▸ **Exercise objective**: Duplicate the records below verbatim, starting at the line containing "pose: elev=40.2 azim=207.2" and ending at the line containing "Dot at: (198, 350)".

[Stored items from a collection]
☆ ☆ ☆ ☆ ☆ ☆ ☆
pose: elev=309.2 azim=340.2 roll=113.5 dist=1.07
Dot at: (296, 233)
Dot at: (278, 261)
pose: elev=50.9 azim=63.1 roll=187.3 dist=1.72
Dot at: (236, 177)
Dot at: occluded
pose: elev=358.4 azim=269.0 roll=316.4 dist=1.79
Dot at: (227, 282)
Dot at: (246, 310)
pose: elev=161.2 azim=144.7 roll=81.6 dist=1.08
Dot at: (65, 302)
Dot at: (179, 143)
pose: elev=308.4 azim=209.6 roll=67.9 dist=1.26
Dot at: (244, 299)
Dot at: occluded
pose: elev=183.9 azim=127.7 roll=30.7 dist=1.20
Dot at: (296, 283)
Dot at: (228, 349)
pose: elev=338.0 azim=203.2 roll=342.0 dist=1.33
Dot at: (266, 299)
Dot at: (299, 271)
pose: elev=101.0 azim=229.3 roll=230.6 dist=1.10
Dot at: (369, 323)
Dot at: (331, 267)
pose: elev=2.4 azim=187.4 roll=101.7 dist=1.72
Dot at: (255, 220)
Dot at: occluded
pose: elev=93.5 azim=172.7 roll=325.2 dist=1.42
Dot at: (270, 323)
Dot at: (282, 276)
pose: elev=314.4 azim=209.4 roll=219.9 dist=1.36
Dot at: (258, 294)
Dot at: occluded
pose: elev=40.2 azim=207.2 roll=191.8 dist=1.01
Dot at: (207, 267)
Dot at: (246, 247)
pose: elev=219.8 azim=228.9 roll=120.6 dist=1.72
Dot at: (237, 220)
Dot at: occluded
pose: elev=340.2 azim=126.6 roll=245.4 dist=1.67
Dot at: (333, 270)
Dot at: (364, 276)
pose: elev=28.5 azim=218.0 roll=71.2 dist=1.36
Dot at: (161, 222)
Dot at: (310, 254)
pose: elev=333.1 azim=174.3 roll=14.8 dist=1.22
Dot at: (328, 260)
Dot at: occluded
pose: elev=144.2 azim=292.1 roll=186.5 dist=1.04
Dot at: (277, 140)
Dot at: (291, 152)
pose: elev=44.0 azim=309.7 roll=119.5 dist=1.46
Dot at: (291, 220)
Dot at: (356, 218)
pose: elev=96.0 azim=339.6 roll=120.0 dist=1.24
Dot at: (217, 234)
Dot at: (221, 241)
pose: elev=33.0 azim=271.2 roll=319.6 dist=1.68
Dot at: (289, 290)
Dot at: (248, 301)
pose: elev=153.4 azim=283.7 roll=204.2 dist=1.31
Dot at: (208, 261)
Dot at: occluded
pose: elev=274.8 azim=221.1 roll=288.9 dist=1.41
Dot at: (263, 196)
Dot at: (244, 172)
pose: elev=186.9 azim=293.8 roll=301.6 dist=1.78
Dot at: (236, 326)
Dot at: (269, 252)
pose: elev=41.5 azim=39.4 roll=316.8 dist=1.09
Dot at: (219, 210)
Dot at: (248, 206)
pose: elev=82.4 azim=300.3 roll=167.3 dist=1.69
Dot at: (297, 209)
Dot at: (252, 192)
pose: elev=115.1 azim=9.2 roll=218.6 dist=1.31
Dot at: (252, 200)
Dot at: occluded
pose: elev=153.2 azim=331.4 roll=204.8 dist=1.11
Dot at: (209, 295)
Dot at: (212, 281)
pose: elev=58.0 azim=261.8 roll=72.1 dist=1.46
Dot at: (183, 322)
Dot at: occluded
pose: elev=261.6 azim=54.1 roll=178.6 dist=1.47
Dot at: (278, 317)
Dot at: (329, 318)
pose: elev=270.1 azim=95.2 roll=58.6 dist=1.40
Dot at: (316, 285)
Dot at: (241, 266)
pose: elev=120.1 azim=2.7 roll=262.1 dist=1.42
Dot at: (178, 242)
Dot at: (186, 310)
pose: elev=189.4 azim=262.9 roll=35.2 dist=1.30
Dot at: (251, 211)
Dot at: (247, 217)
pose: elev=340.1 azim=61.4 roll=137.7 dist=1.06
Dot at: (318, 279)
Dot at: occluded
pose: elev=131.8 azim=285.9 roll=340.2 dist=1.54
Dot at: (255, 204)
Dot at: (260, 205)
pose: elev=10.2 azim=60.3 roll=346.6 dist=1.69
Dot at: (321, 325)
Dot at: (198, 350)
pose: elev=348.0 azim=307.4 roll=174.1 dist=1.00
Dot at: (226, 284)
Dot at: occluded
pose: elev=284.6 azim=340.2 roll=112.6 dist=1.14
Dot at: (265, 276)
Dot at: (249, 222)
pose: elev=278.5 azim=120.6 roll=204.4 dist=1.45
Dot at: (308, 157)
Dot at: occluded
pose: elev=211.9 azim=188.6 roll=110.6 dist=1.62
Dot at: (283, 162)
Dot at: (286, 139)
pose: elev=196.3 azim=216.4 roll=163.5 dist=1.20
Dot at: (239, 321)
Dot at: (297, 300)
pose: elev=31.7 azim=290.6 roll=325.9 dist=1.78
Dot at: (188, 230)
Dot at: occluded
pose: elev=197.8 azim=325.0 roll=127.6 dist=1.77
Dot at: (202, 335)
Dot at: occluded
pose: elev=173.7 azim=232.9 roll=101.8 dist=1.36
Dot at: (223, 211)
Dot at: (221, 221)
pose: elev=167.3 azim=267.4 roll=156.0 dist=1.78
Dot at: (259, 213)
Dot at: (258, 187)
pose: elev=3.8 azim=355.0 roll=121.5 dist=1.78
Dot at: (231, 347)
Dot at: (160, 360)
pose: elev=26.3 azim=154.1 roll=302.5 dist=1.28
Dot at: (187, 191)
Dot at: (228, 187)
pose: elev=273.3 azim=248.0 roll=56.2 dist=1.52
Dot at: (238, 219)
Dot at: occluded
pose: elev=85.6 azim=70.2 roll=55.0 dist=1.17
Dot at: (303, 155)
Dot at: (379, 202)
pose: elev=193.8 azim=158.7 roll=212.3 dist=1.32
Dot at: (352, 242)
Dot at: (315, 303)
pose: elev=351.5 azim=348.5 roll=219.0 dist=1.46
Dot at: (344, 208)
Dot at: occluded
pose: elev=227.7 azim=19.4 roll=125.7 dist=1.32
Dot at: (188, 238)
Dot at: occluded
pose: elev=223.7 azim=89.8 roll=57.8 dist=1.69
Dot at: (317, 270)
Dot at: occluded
☆ ☆ ☆ ☆ ☆ ☆ ☆
▸ **In response**:
pose: elev=40.2 azim=207.2 roll=191.8 dist=1.01
Dot at: (207, 267)
Dot at: (246, 247)
pose: elev=219.8 azim=228.9 roll=120.6 dist=1.72
Dot at: (237, 220)
Dot at: occluded
pose: elev=340.2 azim=126.6 roll=245.4 dist=1.67
Dot at: (333, 270)
Dot at: (364, 276)
pose: elev=28.5 azim=218.0 roll=71.2 dist=1.36
Dot at: (161, 222)
Dot at: (310, 254)
pose: elev=333.1 azim=174.3 roll=14.8 dist=1.22
Dot at: (328, 260)
Dot at: occluded
pose: elev=144.2 azim=292.1 roll=186.5 dist=1.04
Dot at: (277, 140)
Dot at: (291, 152)
pose: elev=44.0 azim=309.7 roll=119.5 dist=1.46
Dot at: (291, 220)
Dot at: (356, 218)
pose: elev=96.0 azim=339.6 roll=120.0 dist=1.24
Dot at: (217, 234)
Dot at: (221, 241)
pose: elev=33.0 azim=271.2 roll=319.6 dist=1.68
Dot at: (289, 290)
Dot at: (248, 301)
pose: elev=153.4 azim=283.7 roll=204.2 dist=1.31
Dot at: (208, 261)
Dot at: occluded
pose: elev=274.8 azim=221.1 roll=288.9 dist=1.41
Dot at: (263, 196)
Dot at: (244, 172)
pose: elev=186.9 azim=293.8 roll=301.6 dist=1.78
Dot at: (236, 326)
Dot at: (269, 252)
pose: elev=41.5 azim=39.4 roll=316.8 dist=1.09
Dot at: (219, 210)
Dot at: (248, 206)
pose: elev=82.4 azim=300.3 roll=167.3 dist=1.69
Dot at: (297, 209)
Dot at: (252, 192)
pose: elev=115.1 azim=9.2 roll=218.6 dist=1.31
Dot at: (252, 200)
Dot at: occluded
pose: elev=153.2 azim=331.4 roll=204.8 dist=1.11
Dot at: (209, 295)
Dot at: (212, 281)
pose: elev=58.0 azim=261.8 roll=72.1 dist=1.46
Dot at: (183, 322)
Dot at: occluded
pose: elev=261.6 azim=54.1 roll=178.6 dist=1.47
Dot at: (278, 317)
Dot at: (329, 318)
pose: elev=270.1 azim=95.2 roll=58.6 dist=1.40
Dot at: (316, 285)
Dot at: (241, 266)
pose: elev=120.1 azim=2.7 roll=262.1 dist=1.42
Dot at: (178, 242)
Dot at: (186, 310)
pose: elev=189.4 azim=262.9 roll=35.2 dist=1.30
Dot at: (251, 211)
Dot at: (247, 217)
pose: elev=340.1 azim=61.4 roll=137.7 dist=1.06
Dot at: (318, 279)
Dot at: occluded
pose: elev=131.8 azim=285.9 roll=340.2 dist=1.54
Dot at: (255, 204)
Dot at: (260, 205)
pose: elev=10.2 azim=60.3 roll=346.6 dist=1.69
Dot at: (321, 325)
Dot at: (198, 350)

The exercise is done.